The North Carolina legislature is no stranger to controversy, having passed polarizing laws in recent years such as last year’s transgender bathroom law, and the state’s latest legislative effort is making national news once again.
The Family Rights Act (formerly known as House Bill 3), which just this morning passed in the state’s Senate by a slim margin, states that wives in heterosexual marriages throughout the state are now required by law to “put out” no less than three times a week, except when written approval is obtained from their husbands.
Throughout the legislative process, the bill earned fierce opposition from Democrats, women’s groups, and the American Civil Liberties Union, and its passage was threatened by several moderate Republican senators who were uneasy about the vagueness of the bill’s wording.

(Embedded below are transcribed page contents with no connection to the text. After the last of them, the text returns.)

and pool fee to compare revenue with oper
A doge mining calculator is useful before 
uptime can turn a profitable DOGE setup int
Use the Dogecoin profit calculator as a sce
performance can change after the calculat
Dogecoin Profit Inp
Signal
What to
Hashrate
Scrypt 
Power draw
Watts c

However, an amendment added late last night clarified that the “putting out” requirement could be fulfilled by any of the following: “(a) the missionary position, (b) blowjobs, (c) handjobs, or (d) vigorous dry humping.” The amendment locked in the support of the three holdout votes needed for passage.
Opposition groups have expressed outrage that the bill is “horrendously sexist and rapey,” “obscenely written,” and “based on the absurd premise that women owe their husbands sex.” Immediately after the bill’s passage, Democratic and women’s groups filed lawsuits, though their requests for delaying the law’s initiation was denied by Judge Walter Baldwin, who commented that the law seemed perfectly permissible in accordance with Biblical law.
“Don’t blame me,” said Judge Baldwin in a statement. “Man’s laws are transcribed from Biblical values, and the Bible is very clear that women were put on this Earth to serve men. I know for a fact that this law is going to be patriotically obeyed in my household.”
Opponents of the law in North Carolina were quick to blast Judge Baldwin for both his erroneous conception of the foundation of the American legal system and his misguided interpretation of ancient Old Testament rules.
Meanwhile, The NC Family Rights Act has been widely mocked throughout the country, and other states are once again planning economic boycotts of North Carolina. Big Business is getting involved as well, and so far the NCAA, ESPN, and NFL have all promised to cancel upcoming sporting events planned to be hosted in the state because of the bill. A long list of musicians, comics, and other performers have similarly announced North Carolina boycotts.
Despite the economic damage that opposition to this law is expected to create, the NC Republican Party has promised they will not back down or repeal the law like they did with the recent transgender bathroom bill.
“This law is not going anywhere,” promised NC Speaker of the House Jerry Tanner. “The Family Rights Act is awesome, and I’m gonna get so much action now that the threat of going to prison hangs over my wife if she says that she’s too tired for sex, or that she has a headache, or that she has to wake up early in the morning.”